I would like to thank Special Coordinator Mr. Robert Serry, for his presentation. I would also like to thank the Permanent Representative of Israel and the Permanent Observer of Palestine for their statements. France supports the statement that will be delivered by the EU Head of Delegation.
Since the beginning of the year, the Arab world has been at the heart of historic changes, from which the region will emerge transformed. These changes signal the aspirations of Arab societies for freedom. France welcomed this incredible movement and again reaffirms its support for all the efforts undertaken to ensure peaceful and negotiated transitions.
We consider this regional momentum to be a unique opportunity to find a solution to the Israeli-Palestinian conflict. France’s position in this regard is clear, and is based on several convictions: the status quo is intolerable; only dialogue will enable us to reach the only legitimate solution: two States for two peoples; the resumption of the peace process must be based on balanced parameters agreed upon by the two parties. We set out these parameters here on February 18. Let me reiterate them:
— An agreement on the borders of the two States, based on the 4 June 1967 lines, with equivalent land swaps may be agreed between the parties.
— Security arrangements that, for Palestinians, respect the sovereignty of the Palestinian State and show that the occupation is over; and, for Israelis, protect their security, prevent the resurgence of terrorism and deal with new and emerging threats.
— A just, fair and agreed solution to the refugee question.
— Fulfillment of the aspirations of both parties for Jerusalem. A way must be found through negotiations to resolve the status of Jerusalem as the future capital of both States.

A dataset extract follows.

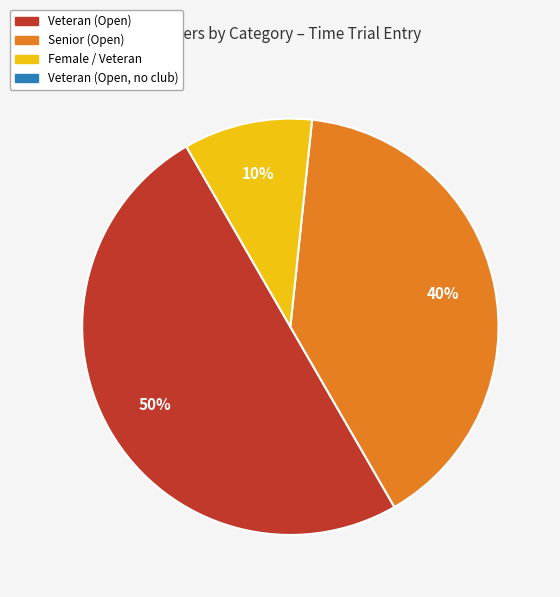

To the nearest percent, what is the average slice percentage?

33%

It is with this in mind that France proposed an initiative aimed at relaunching negotiations on the basis of these clear and balanced parameters which reflect a broad international consensus and which must fulfill the main expectations of the two parties. We regret the fact that the Middle East Quartet did not endorse these parameters and did not launch an appeal for the resumption of the peace process at its meeting on July 11. Despite this failure, we urge the parties to refrain from any action that could be harmful to the resumption of bilateral negotiations and not to resign themselves to the dangerous impasse in which we find ourselves today.
We welcome the progress made by the Palestinian Authority with respect to building the institutions of the future Palestinian State and urge all donors to continue their budgetary aid efforts.
The humanitarian situation in the Gaza Strip remains troubling. We again urge the Israeli authorities to undertake a change of policy with respect to Gaza, without compromising its legitimate security concerns.
Our position on settlement activity remains unchanged: illegal under international law and constituting an obstacle to peace based on the dispossession of the Palestinian population, it undermines trust between the parties and constitutes a threat to the two-State solution. We condemn the continued settlement activities, in the West Bank as well as in East Jerusalem, and urge Israel to abandon its construction plans.
Lastly, we cannot ignore the regional context of the peace process. In Lebanon, the events that took place on the border raised concerns among the international community. We condemn the attack against UNIFIL which occurred on 27 May and the one a few hours ago against the French contingent. In this context, France urges all parties to honor their obligations established by UNSCR 1701. The formation of the Lebanese government by Prime Minister Najib Mikati constitutes a milestone for Lebanon and the Lebanese people. This government must continue to implement Lebanon’s international obligations and commitments, notably with respect to the Special Tribunal for Lebanon and its funding, in accordance with UNSCR 1757 and the commitments made by the Lebanese Prime Minister.
We are concerned by the bloody events that took place on May 15 and June 5 in the Golan Heights on the Syrian-Lebanese border. France again underlines the acute need for the Syrian authorities to enforce respect for the area of separation between Israel and Syria, in accordance with UNSCR 350.
For more than four months now the Syrian regime has been conducting a systematic crackdown against peaceful demonstrations, openly ignoring the appeals of the international community. Human rights organizations in Syria have reported nearly 1,500 dead and 12,000 political arrests. Each week brings new civilian casualties. The Special Advisors of the Secretary General on the Prevention of Genocide and the Responsibility to Protect reported on 21 July that crimes against humanity may have been committed and are continuing to be committed in Syria. On 11 July, the French, American and Qatari embassies in Damascus were attacked; the Syrian security services did not attempt to defend them. France strongly condemns such acts which are in grave violation of Syria’s obligations under international law. Such illegal initiatives and gross maneuvers by the Damascus authorities will not detract attention from the fundamental problem: ending the crackdown against the Syrian population and initiating a democratic transition.
The events now taking place in the Arab world, including in the Palestinian Territories, serve to underline the urgency and strength of the aspirations of Arab societies for freedom and democracy. In a few weeks, we’ll reach the date set by the Fayyad plan. The expectations of Palestinian civil society have never been so high. We must not ignore this signal and the remaining risk returning to a situation of deadlock, with the threat of a further escalation of violence. We must find an opportunity here to relaunch dialogue under the auspices of the international community. France will assume its responsibilities with respect to the parties’ proposals and with respect with the initiatives that have been launched to resume the peace process, with the constant aim of advancing the peace process.